## Listed records
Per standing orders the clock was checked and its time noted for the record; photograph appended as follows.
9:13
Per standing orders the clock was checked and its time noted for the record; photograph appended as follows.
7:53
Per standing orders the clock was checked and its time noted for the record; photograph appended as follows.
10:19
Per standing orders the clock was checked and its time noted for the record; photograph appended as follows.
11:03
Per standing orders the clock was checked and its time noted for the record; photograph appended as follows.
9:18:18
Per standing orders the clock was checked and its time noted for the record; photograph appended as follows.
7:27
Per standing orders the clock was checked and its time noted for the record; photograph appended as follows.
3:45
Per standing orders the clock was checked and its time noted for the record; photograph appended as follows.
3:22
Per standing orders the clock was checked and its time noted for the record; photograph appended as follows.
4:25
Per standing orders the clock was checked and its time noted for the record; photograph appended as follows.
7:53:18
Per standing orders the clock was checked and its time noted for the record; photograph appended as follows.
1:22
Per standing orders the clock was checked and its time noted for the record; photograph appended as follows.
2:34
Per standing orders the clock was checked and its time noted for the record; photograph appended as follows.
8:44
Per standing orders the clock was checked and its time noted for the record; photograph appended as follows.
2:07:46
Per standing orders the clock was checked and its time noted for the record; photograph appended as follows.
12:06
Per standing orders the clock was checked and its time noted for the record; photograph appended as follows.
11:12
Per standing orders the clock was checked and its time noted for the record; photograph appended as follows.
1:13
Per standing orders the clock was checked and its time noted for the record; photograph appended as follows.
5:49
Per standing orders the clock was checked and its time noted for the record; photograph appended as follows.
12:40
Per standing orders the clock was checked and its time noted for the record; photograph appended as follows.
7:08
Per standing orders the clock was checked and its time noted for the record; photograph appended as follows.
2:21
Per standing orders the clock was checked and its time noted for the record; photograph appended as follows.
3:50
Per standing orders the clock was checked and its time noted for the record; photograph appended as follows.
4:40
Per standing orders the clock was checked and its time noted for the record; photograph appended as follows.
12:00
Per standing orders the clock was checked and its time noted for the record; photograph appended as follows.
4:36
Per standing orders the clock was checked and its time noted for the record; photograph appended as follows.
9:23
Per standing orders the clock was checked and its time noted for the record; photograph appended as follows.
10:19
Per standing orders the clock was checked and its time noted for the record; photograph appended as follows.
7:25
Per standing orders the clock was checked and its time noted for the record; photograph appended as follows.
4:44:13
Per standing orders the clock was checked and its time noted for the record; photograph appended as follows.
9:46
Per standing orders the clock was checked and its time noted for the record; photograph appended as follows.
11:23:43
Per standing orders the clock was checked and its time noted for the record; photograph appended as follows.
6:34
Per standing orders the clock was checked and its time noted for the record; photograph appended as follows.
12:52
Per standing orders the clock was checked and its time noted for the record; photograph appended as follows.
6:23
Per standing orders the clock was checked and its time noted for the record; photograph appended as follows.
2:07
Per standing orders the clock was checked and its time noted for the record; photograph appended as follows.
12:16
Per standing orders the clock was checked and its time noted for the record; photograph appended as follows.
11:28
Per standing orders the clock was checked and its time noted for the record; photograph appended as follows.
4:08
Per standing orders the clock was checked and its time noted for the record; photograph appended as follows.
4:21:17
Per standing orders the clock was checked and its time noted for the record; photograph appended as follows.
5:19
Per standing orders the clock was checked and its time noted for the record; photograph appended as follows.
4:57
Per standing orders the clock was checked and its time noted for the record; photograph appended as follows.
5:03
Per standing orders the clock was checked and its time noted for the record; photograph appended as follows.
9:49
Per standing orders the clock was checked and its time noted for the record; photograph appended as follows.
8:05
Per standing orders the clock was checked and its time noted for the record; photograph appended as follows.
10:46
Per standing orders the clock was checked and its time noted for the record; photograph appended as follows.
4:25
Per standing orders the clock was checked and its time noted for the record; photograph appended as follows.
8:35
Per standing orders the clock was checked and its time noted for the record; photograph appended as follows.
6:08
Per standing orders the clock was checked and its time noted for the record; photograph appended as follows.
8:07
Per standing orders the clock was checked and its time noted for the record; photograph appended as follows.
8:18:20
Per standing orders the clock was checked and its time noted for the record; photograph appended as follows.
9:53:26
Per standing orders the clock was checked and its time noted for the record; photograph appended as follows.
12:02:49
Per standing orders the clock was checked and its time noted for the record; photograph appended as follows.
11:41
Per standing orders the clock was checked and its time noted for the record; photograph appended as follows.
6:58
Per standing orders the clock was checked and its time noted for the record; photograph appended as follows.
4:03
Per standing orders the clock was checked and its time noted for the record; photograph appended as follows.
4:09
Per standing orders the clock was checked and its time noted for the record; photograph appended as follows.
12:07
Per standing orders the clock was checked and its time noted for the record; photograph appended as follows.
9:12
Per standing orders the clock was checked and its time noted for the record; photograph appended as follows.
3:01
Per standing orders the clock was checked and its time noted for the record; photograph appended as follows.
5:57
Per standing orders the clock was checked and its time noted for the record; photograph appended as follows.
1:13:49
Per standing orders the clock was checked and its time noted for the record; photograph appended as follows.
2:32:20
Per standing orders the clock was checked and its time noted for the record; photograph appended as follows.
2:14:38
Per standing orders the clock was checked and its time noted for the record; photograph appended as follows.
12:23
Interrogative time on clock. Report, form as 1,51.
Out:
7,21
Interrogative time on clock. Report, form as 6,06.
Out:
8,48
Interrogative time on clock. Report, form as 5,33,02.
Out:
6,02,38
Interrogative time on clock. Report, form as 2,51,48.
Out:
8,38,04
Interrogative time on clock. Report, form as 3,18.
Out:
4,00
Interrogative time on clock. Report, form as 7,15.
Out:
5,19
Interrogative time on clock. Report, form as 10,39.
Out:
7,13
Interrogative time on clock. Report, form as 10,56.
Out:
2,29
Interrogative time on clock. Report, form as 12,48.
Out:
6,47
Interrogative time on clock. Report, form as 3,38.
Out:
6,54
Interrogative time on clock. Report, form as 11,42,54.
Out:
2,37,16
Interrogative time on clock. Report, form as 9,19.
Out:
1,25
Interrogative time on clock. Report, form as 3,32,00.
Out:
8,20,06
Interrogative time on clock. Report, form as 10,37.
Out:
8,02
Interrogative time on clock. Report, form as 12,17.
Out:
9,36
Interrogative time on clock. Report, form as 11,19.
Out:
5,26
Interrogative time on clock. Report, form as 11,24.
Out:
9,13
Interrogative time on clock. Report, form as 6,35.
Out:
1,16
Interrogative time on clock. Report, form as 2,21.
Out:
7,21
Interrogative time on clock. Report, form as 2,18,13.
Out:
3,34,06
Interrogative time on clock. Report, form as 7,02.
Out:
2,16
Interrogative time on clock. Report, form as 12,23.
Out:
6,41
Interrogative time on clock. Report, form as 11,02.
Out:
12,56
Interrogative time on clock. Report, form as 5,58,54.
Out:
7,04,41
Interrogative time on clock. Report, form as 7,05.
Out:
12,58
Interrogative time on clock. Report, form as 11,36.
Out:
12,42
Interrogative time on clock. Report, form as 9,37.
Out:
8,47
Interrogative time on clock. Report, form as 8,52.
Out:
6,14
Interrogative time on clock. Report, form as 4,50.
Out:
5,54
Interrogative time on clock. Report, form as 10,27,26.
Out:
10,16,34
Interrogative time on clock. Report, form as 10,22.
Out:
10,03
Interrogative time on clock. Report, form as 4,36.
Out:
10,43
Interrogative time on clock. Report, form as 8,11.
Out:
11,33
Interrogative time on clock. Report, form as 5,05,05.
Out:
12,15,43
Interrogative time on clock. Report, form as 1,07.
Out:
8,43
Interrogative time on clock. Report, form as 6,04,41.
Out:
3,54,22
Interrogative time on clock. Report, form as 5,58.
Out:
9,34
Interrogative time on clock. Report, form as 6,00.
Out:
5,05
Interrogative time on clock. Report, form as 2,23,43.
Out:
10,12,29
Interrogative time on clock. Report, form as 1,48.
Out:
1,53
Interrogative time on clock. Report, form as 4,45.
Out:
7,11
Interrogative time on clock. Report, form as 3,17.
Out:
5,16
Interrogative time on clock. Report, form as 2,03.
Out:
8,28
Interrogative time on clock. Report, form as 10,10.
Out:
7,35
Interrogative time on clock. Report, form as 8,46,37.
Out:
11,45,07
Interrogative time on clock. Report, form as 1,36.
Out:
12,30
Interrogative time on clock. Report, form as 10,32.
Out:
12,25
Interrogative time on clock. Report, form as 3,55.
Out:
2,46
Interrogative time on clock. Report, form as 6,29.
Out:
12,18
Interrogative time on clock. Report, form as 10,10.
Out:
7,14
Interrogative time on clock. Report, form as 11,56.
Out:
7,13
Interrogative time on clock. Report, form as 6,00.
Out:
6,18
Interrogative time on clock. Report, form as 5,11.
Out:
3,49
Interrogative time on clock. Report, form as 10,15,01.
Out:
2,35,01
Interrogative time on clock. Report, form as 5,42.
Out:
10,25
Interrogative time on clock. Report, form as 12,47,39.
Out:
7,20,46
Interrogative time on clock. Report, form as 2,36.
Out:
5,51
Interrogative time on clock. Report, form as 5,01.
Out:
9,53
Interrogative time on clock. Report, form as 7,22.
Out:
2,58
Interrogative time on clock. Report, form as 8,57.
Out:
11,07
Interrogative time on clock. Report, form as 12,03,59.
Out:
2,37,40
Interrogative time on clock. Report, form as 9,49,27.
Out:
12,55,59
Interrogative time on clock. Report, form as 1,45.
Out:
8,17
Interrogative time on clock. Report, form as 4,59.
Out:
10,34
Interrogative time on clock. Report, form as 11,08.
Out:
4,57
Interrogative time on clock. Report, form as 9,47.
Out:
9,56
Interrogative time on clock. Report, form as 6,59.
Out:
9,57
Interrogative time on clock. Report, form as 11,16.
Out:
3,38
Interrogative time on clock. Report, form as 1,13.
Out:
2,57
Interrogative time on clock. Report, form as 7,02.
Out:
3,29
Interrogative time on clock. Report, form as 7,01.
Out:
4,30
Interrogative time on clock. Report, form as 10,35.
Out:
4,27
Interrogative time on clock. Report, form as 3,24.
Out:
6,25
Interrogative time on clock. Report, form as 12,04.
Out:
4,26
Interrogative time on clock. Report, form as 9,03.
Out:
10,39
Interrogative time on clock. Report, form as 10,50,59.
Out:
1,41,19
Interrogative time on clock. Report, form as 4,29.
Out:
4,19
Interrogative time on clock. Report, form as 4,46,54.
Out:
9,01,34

## What you are asked to do
Starting with the line that contains "Interrogative time on clock. Report, form as 10,50,59." and continuing through the final line of the items, render each line as one string in a JSON list, skipping any blank lines.

## Solution below
[
  "Interrogative time on clock. Report, form as 10,50,59.",
  "Out:",
  "1,41,19",
  "Interrogative time on clock. Report, form as 4,29.",
  "Out:",
  "4,19",
  "Interrogative time on clock. Report, form as 4,46,54.",
  "Out:",
  "9,01,34"
]